John Lee Hooker made a guitar sound like it was walking down a dark road. One chord. That's all he needed. He didn't follow the twelve-bar form because he followed his own pulse -- and his pulse was a boogie that never stopped. Boogie Chillen' hit #1 on the r&b charts in 1949 and proved the blues didn't need chord changes to hypnotize a room.
He recorded under a dozen different names for a dozen different labels because he kept signing contracts without reading them -- a habit that cost him money but never cost him the music. When the British blues boom happened, Hooker just shrugged and kept doing what he'd always done: one chord, one groove, one foot stomping on a board.

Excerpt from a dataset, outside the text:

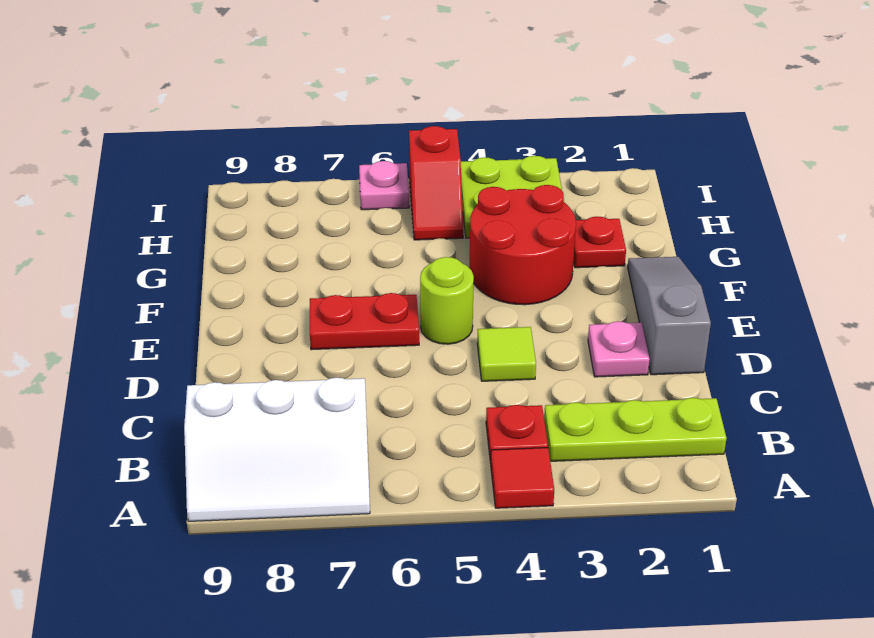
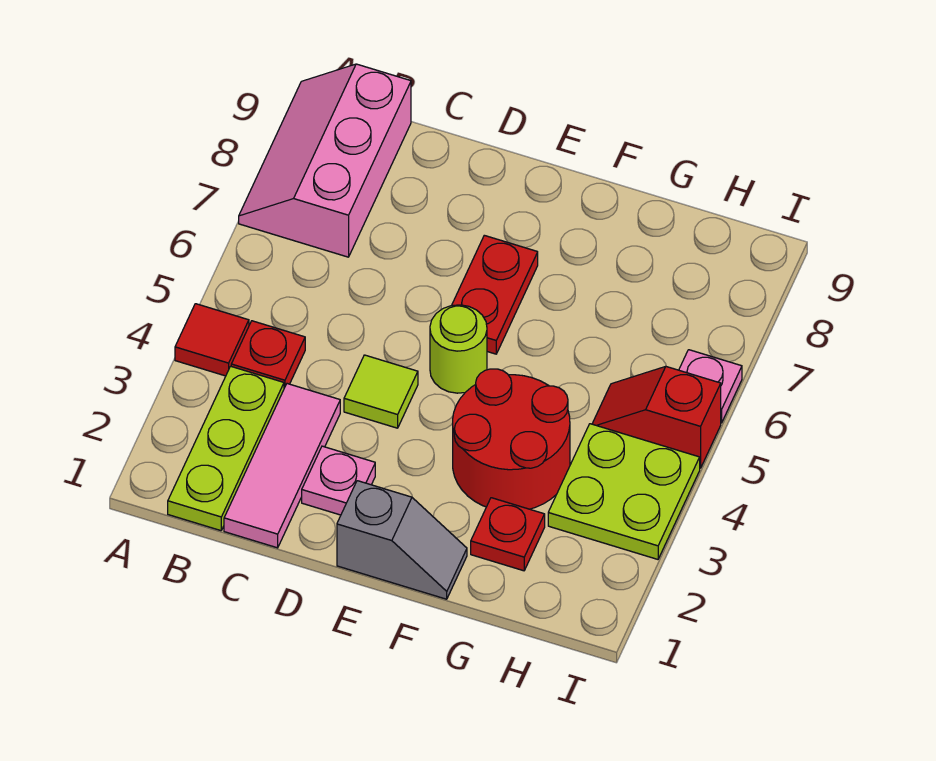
white 2x3 slope [184,378,370,521] -> pink 2x3 slope [239,64,411,257]
none -> pink 1x3 tile [224,384,340,548]
grey 1x3 slope [628,257,711,375] -> grey 1x2 slope [337,481,467,599]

The Healer in 1989 brought him full circle -- Carlos Santana, Bonnie Raitt, and Robert Cray all came to play on his record. He was in his seventies and suddenly bigger than ever. Boom Boom. Dimples. Hobo Blues. He died at 88, the oldest living link to the Delta, and the boogie never stopped.
The Hook outlasted every trend, every label, every contract he signed without reading. By the end, he was the last of the Delta originals, and the whole world had finally caught up to what he'd been doing for sixty years. One chord. One groove. Boogie Chillen' is still Saturday night refusing to turn into Sunday morning.